Flames rise off Highway 63 on May 7, 2016 outside Fort McMurray, Alberta

A slew of oil companies in Alberta's oil sands region have suspended or considerably cut back their operations due to the inferno, evacuating employees as flames approached their facilities.

In total, some 100,000 were forced to flee in and around the hard hit city of Fort McMurray -- thousands of oil industry workers among them.

Output has been slashed by between a million and 1.5 million barrels of oil per day, according to experts, a sharp dip from some 2.5 million barrels a day before the start of the inferno more than a week ago.

The cut represents a third of Canada's overall production, analysts say. And that is bad news all around.

Over the past two years, oil companies hit by a dip in crude have laid off workers in large numbers and Alberta's economy -- where the natural resources sector accounts for a third of GDP -- has been plunged into recession.

In April alone, 21,000 jobs were slashed and the unemployment rate is at 7.2 percent, twice what it was before the oil crisis.

The local government had planned on Can$1.4 billion ($1.1 billion US) in royalties from oil this year, down from Can$9 billion last year.

- Fallout fears -

Nationwide, the fallout from the fire is also expected to be bitter.

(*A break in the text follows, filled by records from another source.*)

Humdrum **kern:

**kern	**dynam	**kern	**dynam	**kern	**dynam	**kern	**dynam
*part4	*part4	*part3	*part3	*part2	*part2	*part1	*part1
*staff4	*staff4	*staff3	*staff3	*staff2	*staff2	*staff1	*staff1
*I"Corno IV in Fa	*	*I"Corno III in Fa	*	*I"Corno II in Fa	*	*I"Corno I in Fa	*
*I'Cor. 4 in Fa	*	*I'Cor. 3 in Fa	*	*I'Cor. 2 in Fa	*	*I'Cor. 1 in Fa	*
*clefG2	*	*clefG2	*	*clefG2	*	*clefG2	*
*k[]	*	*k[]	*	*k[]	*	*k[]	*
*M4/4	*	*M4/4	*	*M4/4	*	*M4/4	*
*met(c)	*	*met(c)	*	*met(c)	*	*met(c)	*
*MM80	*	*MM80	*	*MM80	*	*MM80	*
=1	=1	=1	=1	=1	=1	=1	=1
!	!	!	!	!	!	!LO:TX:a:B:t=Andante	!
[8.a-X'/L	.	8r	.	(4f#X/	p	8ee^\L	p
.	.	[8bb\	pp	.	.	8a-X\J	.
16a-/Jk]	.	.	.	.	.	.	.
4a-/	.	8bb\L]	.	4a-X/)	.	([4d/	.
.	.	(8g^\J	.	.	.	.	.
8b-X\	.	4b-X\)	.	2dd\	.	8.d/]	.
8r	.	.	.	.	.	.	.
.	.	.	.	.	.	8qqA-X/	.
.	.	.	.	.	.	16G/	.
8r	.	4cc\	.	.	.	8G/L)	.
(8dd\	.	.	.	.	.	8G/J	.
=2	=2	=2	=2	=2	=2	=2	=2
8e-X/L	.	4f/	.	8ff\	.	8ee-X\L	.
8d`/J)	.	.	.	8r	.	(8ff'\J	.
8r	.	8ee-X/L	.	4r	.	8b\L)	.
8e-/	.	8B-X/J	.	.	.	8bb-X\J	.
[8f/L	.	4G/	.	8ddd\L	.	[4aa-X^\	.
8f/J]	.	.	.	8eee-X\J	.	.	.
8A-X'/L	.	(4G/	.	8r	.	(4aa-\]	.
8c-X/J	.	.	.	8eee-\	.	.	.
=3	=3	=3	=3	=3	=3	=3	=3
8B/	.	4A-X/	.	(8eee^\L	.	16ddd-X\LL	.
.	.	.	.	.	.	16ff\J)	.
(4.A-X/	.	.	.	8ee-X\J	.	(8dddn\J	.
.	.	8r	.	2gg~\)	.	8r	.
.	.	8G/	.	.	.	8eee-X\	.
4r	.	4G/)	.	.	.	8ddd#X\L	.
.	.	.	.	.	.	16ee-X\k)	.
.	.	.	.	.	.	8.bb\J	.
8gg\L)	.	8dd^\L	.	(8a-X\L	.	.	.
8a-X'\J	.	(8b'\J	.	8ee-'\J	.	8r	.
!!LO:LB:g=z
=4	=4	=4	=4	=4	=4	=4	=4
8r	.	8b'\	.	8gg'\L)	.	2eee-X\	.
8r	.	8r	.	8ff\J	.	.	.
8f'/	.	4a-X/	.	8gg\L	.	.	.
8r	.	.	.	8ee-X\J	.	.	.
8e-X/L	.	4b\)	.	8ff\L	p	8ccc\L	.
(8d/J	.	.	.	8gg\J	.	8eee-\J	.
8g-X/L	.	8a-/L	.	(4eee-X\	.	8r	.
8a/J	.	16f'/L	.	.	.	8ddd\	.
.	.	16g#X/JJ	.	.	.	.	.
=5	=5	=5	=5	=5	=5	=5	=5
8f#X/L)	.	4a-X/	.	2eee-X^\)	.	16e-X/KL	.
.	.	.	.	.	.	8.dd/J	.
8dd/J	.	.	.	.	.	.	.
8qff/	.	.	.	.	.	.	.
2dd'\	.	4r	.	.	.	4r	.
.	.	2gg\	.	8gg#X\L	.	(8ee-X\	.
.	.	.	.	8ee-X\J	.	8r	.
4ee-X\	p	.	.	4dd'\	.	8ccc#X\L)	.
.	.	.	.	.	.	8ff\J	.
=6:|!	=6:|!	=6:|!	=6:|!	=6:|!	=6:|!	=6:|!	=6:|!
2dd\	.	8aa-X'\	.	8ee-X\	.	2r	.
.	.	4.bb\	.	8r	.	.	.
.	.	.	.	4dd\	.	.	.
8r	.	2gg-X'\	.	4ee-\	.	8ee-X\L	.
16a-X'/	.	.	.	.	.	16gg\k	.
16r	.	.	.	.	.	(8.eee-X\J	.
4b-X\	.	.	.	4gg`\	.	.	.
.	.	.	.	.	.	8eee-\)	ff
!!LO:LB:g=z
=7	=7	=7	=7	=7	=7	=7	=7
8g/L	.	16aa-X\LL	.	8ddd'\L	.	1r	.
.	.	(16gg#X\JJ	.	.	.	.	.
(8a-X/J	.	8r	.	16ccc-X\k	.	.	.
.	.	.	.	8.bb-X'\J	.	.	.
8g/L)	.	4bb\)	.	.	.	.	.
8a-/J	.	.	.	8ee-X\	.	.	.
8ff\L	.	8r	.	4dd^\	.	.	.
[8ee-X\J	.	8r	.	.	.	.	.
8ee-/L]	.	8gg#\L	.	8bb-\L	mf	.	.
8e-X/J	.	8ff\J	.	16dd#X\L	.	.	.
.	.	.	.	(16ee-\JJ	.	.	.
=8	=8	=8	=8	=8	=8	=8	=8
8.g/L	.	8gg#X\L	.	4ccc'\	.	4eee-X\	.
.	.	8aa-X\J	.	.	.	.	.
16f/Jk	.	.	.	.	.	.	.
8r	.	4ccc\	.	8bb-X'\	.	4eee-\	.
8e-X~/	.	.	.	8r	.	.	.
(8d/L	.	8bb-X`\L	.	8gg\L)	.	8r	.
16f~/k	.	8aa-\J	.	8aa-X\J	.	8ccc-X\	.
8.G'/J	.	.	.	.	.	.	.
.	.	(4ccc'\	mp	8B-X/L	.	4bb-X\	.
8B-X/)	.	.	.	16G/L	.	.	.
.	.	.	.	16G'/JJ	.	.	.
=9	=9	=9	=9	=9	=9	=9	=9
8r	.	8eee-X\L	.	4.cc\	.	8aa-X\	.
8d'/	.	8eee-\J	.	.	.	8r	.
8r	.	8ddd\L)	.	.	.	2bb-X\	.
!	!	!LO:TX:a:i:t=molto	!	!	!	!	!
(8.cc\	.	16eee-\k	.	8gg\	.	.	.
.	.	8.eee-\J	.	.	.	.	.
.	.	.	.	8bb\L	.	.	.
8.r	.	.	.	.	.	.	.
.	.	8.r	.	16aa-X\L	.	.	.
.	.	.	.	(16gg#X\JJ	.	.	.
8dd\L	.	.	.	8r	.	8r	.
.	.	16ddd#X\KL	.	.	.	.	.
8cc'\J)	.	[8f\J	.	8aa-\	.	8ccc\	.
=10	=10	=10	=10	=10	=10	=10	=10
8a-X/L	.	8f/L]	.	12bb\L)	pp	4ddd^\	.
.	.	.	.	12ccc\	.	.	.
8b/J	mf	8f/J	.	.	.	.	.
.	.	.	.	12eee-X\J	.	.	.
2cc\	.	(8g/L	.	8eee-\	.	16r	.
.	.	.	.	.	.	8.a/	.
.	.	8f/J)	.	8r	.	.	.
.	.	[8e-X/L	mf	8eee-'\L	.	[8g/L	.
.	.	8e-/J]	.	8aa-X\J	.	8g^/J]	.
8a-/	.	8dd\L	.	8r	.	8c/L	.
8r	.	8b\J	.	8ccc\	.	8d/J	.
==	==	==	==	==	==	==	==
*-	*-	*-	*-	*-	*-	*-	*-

Douglas Porter, chief economist at the Bank of Montreal, predicted that Canadian growth would stagnate. He had previously forecast growth of 1.5 percent.

His latest prediction could still be revised downward, Porter cautioned.

"We have to reassess that view almost every week as we see exactly what the implication is for oil production," he told AFP.

"At this point, we are assuming about two weeks or so of one million barrels per day being out of production," Porter added.

"It might end up being worse than this, that's for sure."

In April, the Bank of Canada revised its economic forecast upward, predicting that the Canadian economy would grow 1.7 percent in 2016 -- an improvement from its 1.5 percent growth estimate in January.

The insurance bill for the wildfire is also expected to be steep and could soar up to Can$9 billion.

Oil companies operating in the region insist they will resume operations quickly once it was safe to do so.

Canada's Suncor, for one, said it had shut down its "operations in a controlled manner to facilitate a quick and reliable start-up."

Last year, two fires in the region forced oil companies to stop 10 percent of production, but it was back up after two weeks.

This time around, however, things could be different.

"It's much more complicated than what we have seen in past fires," Porter said.

"The big difference, this time, is that the entire work force has been evacuated."